Required action:
I need all of the entries printed exactly.

#####

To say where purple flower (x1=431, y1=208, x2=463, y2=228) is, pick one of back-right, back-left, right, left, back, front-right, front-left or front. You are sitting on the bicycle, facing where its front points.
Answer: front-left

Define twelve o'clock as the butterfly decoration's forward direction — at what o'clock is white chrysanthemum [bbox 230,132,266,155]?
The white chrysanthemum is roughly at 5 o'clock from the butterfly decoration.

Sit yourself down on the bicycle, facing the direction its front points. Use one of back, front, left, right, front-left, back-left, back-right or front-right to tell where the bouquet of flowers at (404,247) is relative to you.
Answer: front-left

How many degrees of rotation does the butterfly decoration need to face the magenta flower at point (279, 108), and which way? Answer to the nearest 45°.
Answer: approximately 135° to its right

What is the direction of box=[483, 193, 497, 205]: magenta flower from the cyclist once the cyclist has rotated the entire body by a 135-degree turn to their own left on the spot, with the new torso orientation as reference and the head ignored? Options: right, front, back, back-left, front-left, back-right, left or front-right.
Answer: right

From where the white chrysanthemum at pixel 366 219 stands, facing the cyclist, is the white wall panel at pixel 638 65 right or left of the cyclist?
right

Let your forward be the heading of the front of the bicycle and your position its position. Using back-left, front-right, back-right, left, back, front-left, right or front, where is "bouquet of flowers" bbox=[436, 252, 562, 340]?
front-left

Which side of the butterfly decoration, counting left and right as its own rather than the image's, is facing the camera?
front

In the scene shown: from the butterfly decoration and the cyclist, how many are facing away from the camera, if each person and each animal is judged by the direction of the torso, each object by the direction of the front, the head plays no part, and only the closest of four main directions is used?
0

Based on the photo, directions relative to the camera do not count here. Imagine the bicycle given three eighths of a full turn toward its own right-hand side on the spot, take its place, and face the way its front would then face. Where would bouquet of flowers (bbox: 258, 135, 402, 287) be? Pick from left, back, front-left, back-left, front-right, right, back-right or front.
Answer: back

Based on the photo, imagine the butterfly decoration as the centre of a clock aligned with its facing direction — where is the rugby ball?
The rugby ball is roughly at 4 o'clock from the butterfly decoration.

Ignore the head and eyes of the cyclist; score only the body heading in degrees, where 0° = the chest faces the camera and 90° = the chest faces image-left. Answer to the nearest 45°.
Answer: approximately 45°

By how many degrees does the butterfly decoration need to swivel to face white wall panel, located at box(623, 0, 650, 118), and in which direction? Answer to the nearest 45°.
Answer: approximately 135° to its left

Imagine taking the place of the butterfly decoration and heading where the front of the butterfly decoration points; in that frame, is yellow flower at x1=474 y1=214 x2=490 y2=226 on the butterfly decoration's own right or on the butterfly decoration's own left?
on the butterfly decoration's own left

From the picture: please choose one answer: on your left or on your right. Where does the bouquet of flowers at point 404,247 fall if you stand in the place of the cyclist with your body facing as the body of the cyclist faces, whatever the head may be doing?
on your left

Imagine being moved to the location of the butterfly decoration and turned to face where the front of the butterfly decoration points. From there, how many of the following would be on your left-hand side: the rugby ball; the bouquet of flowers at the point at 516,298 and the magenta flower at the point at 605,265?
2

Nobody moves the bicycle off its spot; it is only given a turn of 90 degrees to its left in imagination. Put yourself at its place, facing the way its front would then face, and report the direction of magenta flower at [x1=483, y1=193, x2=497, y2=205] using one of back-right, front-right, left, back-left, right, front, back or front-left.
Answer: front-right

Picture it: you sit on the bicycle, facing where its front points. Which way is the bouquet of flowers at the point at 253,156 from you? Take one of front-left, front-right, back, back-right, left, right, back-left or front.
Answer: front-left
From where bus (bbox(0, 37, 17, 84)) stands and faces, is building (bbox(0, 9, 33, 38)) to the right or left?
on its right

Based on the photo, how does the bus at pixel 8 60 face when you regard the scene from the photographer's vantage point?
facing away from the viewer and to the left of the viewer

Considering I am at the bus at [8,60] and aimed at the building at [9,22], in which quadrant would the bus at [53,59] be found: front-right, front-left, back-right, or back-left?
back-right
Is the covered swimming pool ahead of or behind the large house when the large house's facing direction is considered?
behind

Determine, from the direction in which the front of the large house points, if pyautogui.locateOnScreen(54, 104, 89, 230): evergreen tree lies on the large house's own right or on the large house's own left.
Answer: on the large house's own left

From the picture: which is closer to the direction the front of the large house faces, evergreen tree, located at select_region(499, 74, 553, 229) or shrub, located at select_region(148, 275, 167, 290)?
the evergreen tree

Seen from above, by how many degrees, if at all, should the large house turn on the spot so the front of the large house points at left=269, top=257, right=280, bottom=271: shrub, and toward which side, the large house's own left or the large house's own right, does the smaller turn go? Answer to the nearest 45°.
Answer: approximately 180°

#####

Solution:
To say where purple flower (x1=431, y1=208, x2=463, y2=228) is, pick one of back-right, back-left, right, left, back, front-right, front-left or front. You are sitting on the bicycle, facing where its front points.
Answer: front-left

Define twelve o'clock as the butterfly decoration's forward direction — at what o'clock is white chrysanthemum [bbox 230,132,266,155]?
The white chrysanthemum is roughly at 5 o'clock from the butterfly decoration.

Sit yourself down on the bicycle, facing the direction its front points. Use one of back, front, left, right, front-left, back-left, back-right or front-right to tell where the bouquet of flowers at (404,247) is relative to you.
Answer: front-left

How many degrees of rotation does the butterfly decoration need to face the magenta flower at point (279, 108), and which way? Answer to the nearest 45°.
Answer: approximately 135° to its right

What is the direction of box=[483, 193, 497, 205]: magenta flower from the cyclist once the cyclist has rotated the entire body by a 135-degree turn to their own left on the spot, with the new torso orientation as reference and the head ignored? Options: right, front, back, back-left, front-left, back-right, left or front-right.
Answer: right

From where the white chrysanthemum at pixel 366 219 stands, facing the cyclist, is the white wall panel at pixel 638 65 right or left of the cyclist?
right

Let your forward be the heading of the front of the bicycle and your position its position. Using back-left, front-right, back-right, left, back, front-left, right or front, where is "bouquet of flowers" bbox=[436, 252, 562, 340]?
front-left

Which side of the butterfly decoration, counting left and right as its own rather than the image's, is facing the camera?
front

In the scene shown: from the butterfly decoration and the cyclist, how many are facing away from the camera, if each person and each animal is judged by the direction of the torso, each object by the direction of the front, the head plays no part, and only the closest of four main directions is used?
0

Based on the photo, directions relative to the camera do not count here. Imagine the bicycle given three eighths of a full turn toward its own right-hand side on the spot, take its place, and face the way its front would then face. Where would bouquet of flowers (bbox: 258, 135, 402, 287) be? Pick from left, back, front-left, back-left, front-right, right, back-right or front.
Answer: back

Based on the photo, imagine the butterfly decoration as the centre of a clock aligned with its facing direction — where is the rugby ball?
The rugby ball is roughly at 4 o'clock from the butterfly decoration.

Ignore the head and eyes of the cyclist; score only the body heading in degrees, where 0° = the chest faces the camera and 90° = the chest faces image-left. Answer to the nearest 45°.
Answer: approximately 45°

By how many degrees does the butterfly decoration need to swivel to face white wall panel, located at box(623, 0, 650, 118), and in which direction? Answer to the nearest 45°.
Answer: approximately 135° to its left

Imagine taking the place of the butterfly decoration and heading where the front of the butterfly decoration points; in that frame, is yellow flower at x1=474 y1=214 x2=490 y2=226 on the butterfly decoration's own right or on the butterfly decoration's own left?
on the butterfly decoration's own left

From the picture: please choose one answer: on your left or on your right. Where does the bouquet of flowers at point 404,247 fall if you stand in the place of the cyclist with your body facing as the body of the cyclist faces, whatever the head may be doing?
on your left

Imagine being moved to the location of the butterfly decoration and turned to face where the front of the butterfly decoration points. From there, how many of the following would be on your left-hand side: the rugby ball; the bouquet of flowers at the point at 516,298 and the magenta flower at the point at 605,265?
2

Nobody moves the bicycle off its spot; it is only given a turn of 90 degrees to its left in imagination. Put yourself at its place, facing the way its front would then face, and report the direction of magenta flower at [x1=483, y1=193, x2=497, y2=205] using one of back-right, front-right, left, back-left, right, front, back or front-left.
Answer: front-right

Picture it: you sit on the bicycle, facing where its front points. Which way is the bouquet of flowers at the point at 253,156 from you? Take one of front-left, front-right, back, back-right, left, right, back-left or front.
Answer: front-left
From where bus (bbox(0, 37, 17, 84)) stands and faces, is building (bbox(0, 9, 33, 38)) to the right or left?
on its right

Based on the photo, how does the bus at pixel 8 60 face when you regard the scene from the photographer's vantage point?
facing away from the viewer and to the left of the viewer

Considering I am at the bus at [8,60] and aimed at the building at [9,22], in which quadrant would the bus at [53,59] be found: front-right, front-left, back-right, or back-left?
back-right
Is the covered swimming pool ahead of or behind the large house when the large house's facing direction is considered?
behind

Determine, from the direction in which the front of the large house points, if pyautogui.locateOnScreen(54, 104, 89, 230): evergreen tree lies on the large house's own right or on the large house's own left.
Answer: on the large house's own left

From the picture: which is closer to the direction the front of the large house faces, evergreen tree, located at select_region(499, 74, 553, 229) or shrub, located at select_region(148, 275, 167, 290)?
the evergreen tree

Seen from above, by how many degrees, if at all, should the large house turn on the spot so the front of the large house points at left=269, top=257, right=280, bottom=271: shrub, and toward which side, the large house's own left or the large house's own right, does the smaller turn go? Answer to the nearest 45°.
Answer: approximately 180°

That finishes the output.